The value of active listening
Active and attentive listening has several immediate and important benefits for your organization, including:
- Promotes better business communication
- Helps teams develop effective communication skills
- Improves employee morale
- Reduces employee turnover
- Helps resolve interpersonal conflict
- Encourages employees to express their opinions and perspectives
- Opens the door to new ideas and possibilities
Perhaps most important, active listening increases employee engagement at all levels of the organization. When people feel understood, heard and respected, they become more aligned with your vision of winning for the business. It also increases the level of trust within the organization, which is a critical ingredient for making course corrections in today’s rapidly changing markets.

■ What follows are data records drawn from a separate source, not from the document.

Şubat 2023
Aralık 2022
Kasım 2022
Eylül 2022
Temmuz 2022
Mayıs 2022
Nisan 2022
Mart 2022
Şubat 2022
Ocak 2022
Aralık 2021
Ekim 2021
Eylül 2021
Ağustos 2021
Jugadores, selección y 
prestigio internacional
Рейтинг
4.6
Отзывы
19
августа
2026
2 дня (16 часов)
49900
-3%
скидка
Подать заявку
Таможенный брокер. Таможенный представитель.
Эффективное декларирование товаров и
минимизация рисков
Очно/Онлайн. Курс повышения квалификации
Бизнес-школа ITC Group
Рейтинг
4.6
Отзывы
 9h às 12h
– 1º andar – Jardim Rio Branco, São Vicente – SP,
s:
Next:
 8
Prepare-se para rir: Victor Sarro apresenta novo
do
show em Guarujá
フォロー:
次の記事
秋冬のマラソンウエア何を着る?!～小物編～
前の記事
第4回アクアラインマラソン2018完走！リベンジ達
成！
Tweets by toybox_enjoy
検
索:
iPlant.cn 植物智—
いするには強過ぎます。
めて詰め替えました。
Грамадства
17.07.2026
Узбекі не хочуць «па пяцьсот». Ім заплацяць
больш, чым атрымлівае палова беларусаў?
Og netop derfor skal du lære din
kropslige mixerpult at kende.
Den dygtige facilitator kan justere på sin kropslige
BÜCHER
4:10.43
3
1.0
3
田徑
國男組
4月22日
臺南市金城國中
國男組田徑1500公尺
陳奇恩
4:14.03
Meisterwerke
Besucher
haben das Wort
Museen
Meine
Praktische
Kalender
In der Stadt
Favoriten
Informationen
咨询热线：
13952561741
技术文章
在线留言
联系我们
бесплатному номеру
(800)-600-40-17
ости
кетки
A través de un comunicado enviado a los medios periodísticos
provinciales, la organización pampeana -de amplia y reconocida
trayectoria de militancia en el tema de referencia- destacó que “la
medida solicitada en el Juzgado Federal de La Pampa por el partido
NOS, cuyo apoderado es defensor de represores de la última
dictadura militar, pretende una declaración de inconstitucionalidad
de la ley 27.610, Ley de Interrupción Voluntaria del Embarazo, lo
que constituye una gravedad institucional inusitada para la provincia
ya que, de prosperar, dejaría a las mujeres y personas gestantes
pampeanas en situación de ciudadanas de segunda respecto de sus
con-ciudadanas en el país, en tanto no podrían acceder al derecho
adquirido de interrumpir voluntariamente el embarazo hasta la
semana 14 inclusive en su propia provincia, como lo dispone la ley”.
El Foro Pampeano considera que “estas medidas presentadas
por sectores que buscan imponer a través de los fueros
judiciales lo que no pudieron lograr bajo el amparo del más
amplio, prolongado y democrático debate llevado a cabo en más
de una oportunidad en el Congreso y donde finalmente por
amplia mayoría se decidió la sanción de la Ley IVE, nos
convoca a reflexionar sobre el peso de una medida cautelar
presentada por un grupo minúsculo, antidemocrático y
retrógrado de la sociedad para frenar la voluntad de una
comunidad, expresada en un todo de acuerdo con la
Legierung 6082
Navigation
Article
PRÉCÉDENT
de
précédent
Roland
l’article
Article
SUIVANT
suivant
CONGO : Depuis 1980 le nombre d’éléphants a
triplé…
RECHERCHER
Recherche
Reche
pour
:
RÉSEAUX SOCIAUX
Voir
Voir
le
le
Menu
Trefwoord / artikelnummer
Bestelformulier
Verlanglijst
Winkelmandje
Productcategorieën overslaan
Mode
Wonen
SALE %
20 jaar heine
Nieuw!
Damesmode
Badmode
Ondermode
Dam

When trust levels are low, employees tend to nod their heads and pretend to agree with what gets said in meetings. As a result, important issues often don’t get brought out into the open where they can be fully addressed in the light of day. Conversely, when people trust each other ¬— and especially trust their managers and supervisors — they feel safe to share ideas and perspectives that may not agree with the current status quo.
As leaders, we need as much information and as many different perspectives as possible in order to make the best decisions for our organizations. Active listening encourages people to be forthcoming with that information because they know they will be heard and respected.